Creating a perfectly balanced binary tree in ocaml

Question

I have been writing some code to try make a perfectly balanced tree from an array though i run into issues when I tree and make the list bigger than 3 elements i get the error "Stack overflow during evaluation (looping recursion?)". I was if this is was because my quite inefficient implementation or of some other mistake I have made? Thanks for any help it will be greatly appreciate, code below.

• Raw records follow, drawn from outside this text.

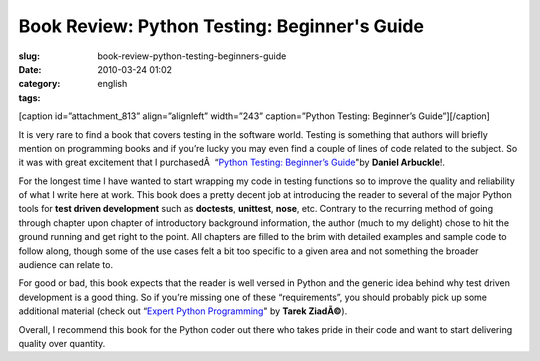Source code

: Book Review: Python Testing: Beginner's Guide
#############################################
:slug: book-review-python-testing-beginners-guide
:date: 2010-03-24 01:02
:category:
:tags: english

[caption id=”attachment\_813” align=”alignleft” width=”243”
caption=”Python Testing: Beginner’s Guide”]\ |Python Testing: Beginner's
Guide|\ [/caption]

It is very rare to find a book that covers testing in the software
world. Testing is something that authors will briefly mention on
programming books and if you’re lucky you may even find a couple of
lines of code related to the subject. So it was with great excitement
that I purchasedÂ  “\ `Python Testing: Beginner’s
Guide <http://bit.ly/PythonTestingBook>`__"by **Daniel Arbuckle**!.

For the longest time I have wanted to start wrapping my code in testing
functions so to improve the quality and reliability of what I write here
at work. This book does a pretty decent job at introducing the reader to
several of the major Python tools for **test driven development** such
as **doctests**, **unittest**, **nose**, etc. Contrary to the recurring
method of going through chapter upon chapter of introductory background
information, the author (much to my delight) chose to hit the ground
running and get right to the point. All chapters are filled to the brim
with detailed examples and sample code to follow along, though some of
the use cases felt a bit too specific to a given area and not something
the broader audience can relate to.

For good or bad, this book expects that the reader is well versed in
Python and the generic idea behind why test driven development is a good
thing. So if you’re missing one of these “requirements”, you should
probably pick up some additional material (check out “\ `Expert Python
Programming <http://bit.ly/ExpertPythonBook>`__" by **Tarek ZiadÃ©**).

Overall, I recommend this book for the Python coder out there who takes
pride in their code and want to start delivering quality over quantity.

.. |Python Testing: Beginner's Guide| image:: http://www.ogmaciel.com/wp-content/uploads/2010/03/packt_pythontesting-243x300.jpg
   :target: http://www.ogmaciel.com/wp-content/uploads/2010/03/packt_pythontesting.jpg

ps - I also realise I should have used fold_left for the helper functions but I did not them understand it till after doing this

 type 'a binary_tree =
      | Empty
      | Node of 'a * 'a binary_tree * 'a binary_tree;;


 let length lst = 
     let rec aux acc = function
          | [] -> acc
          | x::xs -> aux (acc+1) xs
     in
     aux 0 lst;;

 let mid lst = 
     let rec aux count = function
         | [] -> None
         | x::xs -> if (count=0) then Some x else aux (count-1) xs
     in
     aux ((length lst)/2) lst;;

  let left lst = 
      let rec aux count acc = function
           | [] -> []
           | x::xs -> if (count=0) then acc else aux (count-1) (acc@[x]) xs
       in
       aux ((length lst)/2) [] lst;;


  let right lst = 
      let rec aux count = function
          | [] -> []
          | x::y::xs -> if (count=0) then xs else aux (count-1) (y::xs)
      in
      aux (((length lst)/2)-1) lst;;

  let rec createTree lst = match lst with
      | [x] -> Node((Some x),Empty,Empty)
      | xs -> Node((mid xs), (createTree(left xs)), (createTree(right xs)));;

Answer 1

You can use List.length directly instead of defining it yourself ;)

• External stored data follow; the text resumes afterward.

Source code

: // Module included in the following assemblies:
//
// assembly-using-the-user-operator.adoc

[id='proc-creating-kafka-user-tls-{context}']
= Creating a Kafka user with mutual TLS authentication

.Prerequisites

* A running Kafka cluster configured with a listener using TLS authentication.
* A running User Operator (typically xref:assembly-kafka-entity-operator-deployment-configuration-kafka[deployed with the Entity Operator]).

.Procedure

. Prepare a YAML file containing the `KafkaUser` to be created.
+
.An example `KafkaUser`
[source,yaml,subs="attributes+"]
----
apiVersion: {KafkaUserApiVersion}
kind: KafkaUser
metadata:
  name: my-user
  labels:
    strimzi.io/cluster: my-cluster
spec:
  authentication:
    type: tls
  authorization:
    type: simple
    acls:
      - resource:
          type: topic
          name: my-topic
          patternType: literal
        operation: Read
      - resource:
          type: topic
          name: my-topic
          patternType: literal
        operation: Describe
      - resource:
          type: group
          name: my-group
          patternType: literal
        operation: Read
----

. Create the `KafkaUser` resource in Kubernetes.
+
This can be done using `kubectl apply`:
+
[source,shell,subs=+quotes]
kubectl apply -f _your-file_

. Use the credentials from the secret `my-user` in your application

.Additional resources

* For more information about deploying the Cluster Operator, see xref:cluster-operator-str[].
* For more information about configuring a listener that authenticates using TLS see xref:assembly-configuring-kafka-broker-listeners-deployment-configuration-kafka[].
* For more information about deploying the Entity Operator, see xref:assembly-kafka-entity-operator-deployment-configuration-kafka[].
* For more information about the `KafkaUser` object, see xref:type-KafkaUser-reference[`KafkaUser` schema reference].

Also, if you dont particularily need to preserve the order of your elements, you can compute your mid, left and right values by taking the first element of a list, and splitting the rest as in the following :

let split l = 
  let rec loop left right flag rest =
    match rest with
    | [] -> left,right
    | h::t -> 
       if flag then loop (h::left) right (not flag) t
       else loop left (h::right) (not flag) t
  in loop [] [] true l

By switching flag to not flag at every step, you send one in every two element into the left list, and the other into the right one. Your createTree function thus becomes :

let rec createTree lst = 
  match lst with
  | [] -> Empty
  | h::t -> 
    let left,right = split t in  
    Node(h, (createTree left), (createTree right))

Hope it will help :)

Answer 2

Notwithstanding the implementation efficiency, the recursive loop stems from the missing empty case []: since left [] = [] and right [] = [], createTree [] is extended to Node(mid [], createTree [], createTree []) which leads to the stack overflow.

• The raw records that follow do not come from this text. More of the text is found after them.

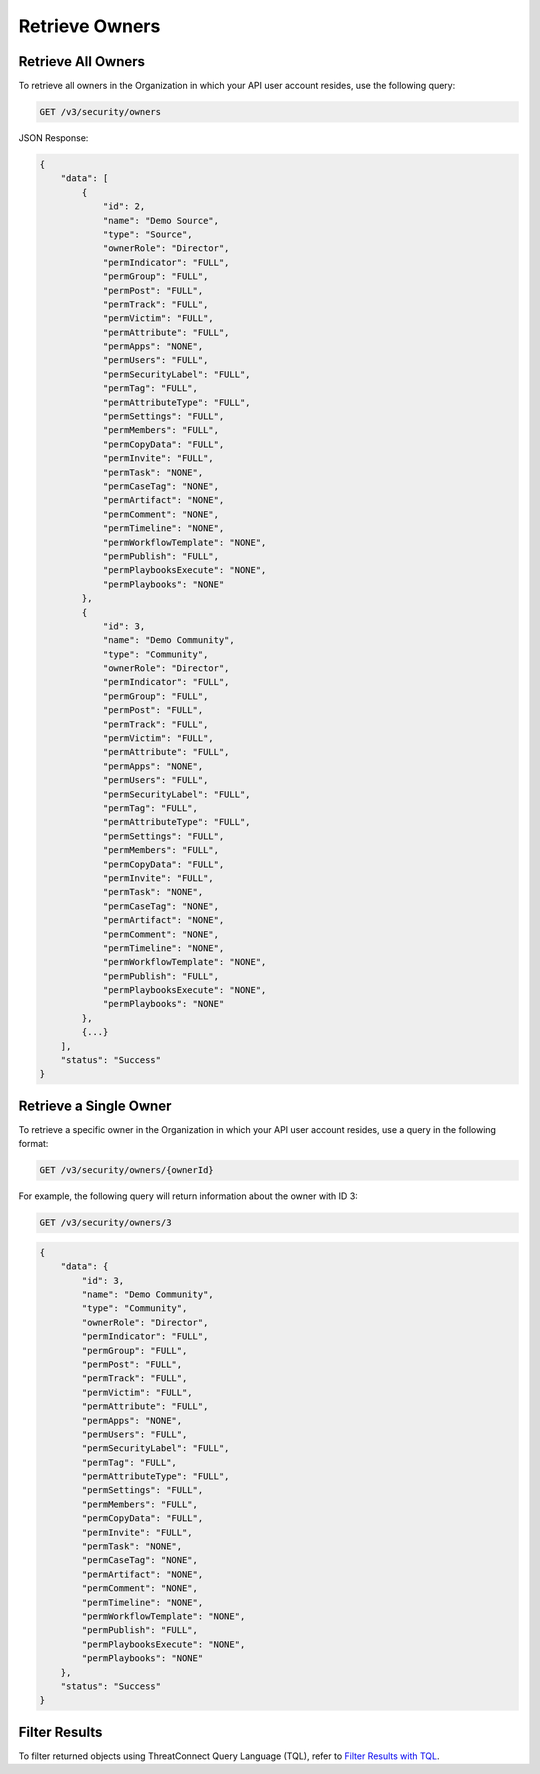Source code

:Retrieve Owners
---------------

Retrieve All Owners
^^^^^^^^^^^^^^^^^^^

To retrieve all owners in the Organization in which your API user account resides, use the following query:

.. code::

    GET /v3/security/owners

JSON Response:

.. code:: json

    {
        "data": [
            {
                "id": 2,
                "name": "Demo Source",
                "type": "Source",
                "ownerRole": "Director",
                "permIndicator": "FULL",
                "permGroup": "FULL",
                "permPost": "FULL",
                "permTrack": "FULL",
                "permVictim": "FULL",
                "permAttribute": "FULL",
                "permApps": "NONE",
                "permUsers": "FULL",
                "permSecurityLabel": "FULL",
                "permTag": "FULL",
                "permAttributeType": "FULL",
                "permSettings": "FULL",
                "permMembers": "FULL",
                "permCopyData": "FULL",
                "permInvite": "FULL",
                "permTask": "NONE",
                "permCaseTag": "NONE",
                "permArtifact": "NONE",
                "permComment": "NONE",
                "permTimeline": "NONE",
                "permWorkflowTemplate": "NONE",
                "permPublish": "FULL",
                "permPlaybooksExecute": "NONE",
                "permPlaybooks": "NONE"
            },
            {
                "id": 3,
                "name": "Demo Community",
                "type": "Community",
                "ownerRole": "Director",
                "permIndicator": "FULL",
                "permGroup": "FULL",
                "permPost": "FULL",
                "permTrack": "FULL",
                "permVictim": "FULL",
                "permAttribute": "FULL",
                "permApps": "NONE",
                "permUsers": "FULL",
                "permSecurityLabel": "FULL",
                "permTag": "FULL",
                "permAttributeType": "FULL",
                "permSettings": "FULL",
                "permMembers": "FULL",
                "permCopyData": "FULL",
                "permInvite": "FULL",
                "permTask": "NONE",
                "permCaseTag": "NONE",
                "permArtifact": "NONE",
                "permComment": "NONE",
                "permTimeline": "NONE",
                "permWorkflowTemplate": "NONE",
                "permPublish": "FULL",
                "permPlaybooksExecute": "NONE",
                "permPlaybooks": "NONE"
            },
            {...}
        ],
        "status": "Success"
    }

Retrieve a Single Owner
^^^^^^^^^^^^^^^^^^^^^^^

To retrieve a specific owner in the Organization in which your API user account resides, use a query in the following format:

.. code::

    GET /v3/security/owners/{ownerId}

For example, the following query will return information about the owner with ID 3:

.. code::

    GET /v3/security/owners/3

.. code:: json

    {
        "data": {
            "id": 3,
            "name": "Demo Community",
            "type": "Community",
            "ownerRole": "Director",
            "permIndicator": "FULL",
            "permGroup": "FULL",
            "permPost": "FULL",
            "permTrack": "FULL",
            "permVictim": "FULL",
            "permAttribute": "FULL",
            "permApps": "NONE",
            "permUsers": "FULL",
            "permSecurityLabel": "FULL",
            "permTag": "FULL",
            "permAttributeType": "FULL",
            "permSettings": "FULL",
            "permMembers": "FULL",
            "permCopyData": "FULL",
            "permInvite": "FULL",
            "permTask": "NONE",
            "permCaseTag": "NONE",
            "permArtifact": "NONE",
            "permComment": "NONE",
            "permTimeline": "NONE",
            "permWorkflowTemplate": "NONE",
            "permPublish": "FULL",
            "permPlaybooksExecute": "NONE",
            "permPlaybooks": "NONE"
        },
        "status": "Success"
    }

Filter Results
^^^^^^^^^^^^^^

To filter returned objects using ThreatConnect Query Language (TQL), refer to `Filter Results with TQL <https://docs.threatconnect.com/en/latest/rest_api/v3/filter_results.html>`_.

On the efficiency side, note that your worse function is left which is quadratic rather than linear in its input size due to the list concatenation acc @ [x] which is computed for each elements. For this case, performance will be much better by reversing the list at the end of left.

Another point, it could make sense to group together left, mid, right in a partition function to avoid some repetitions.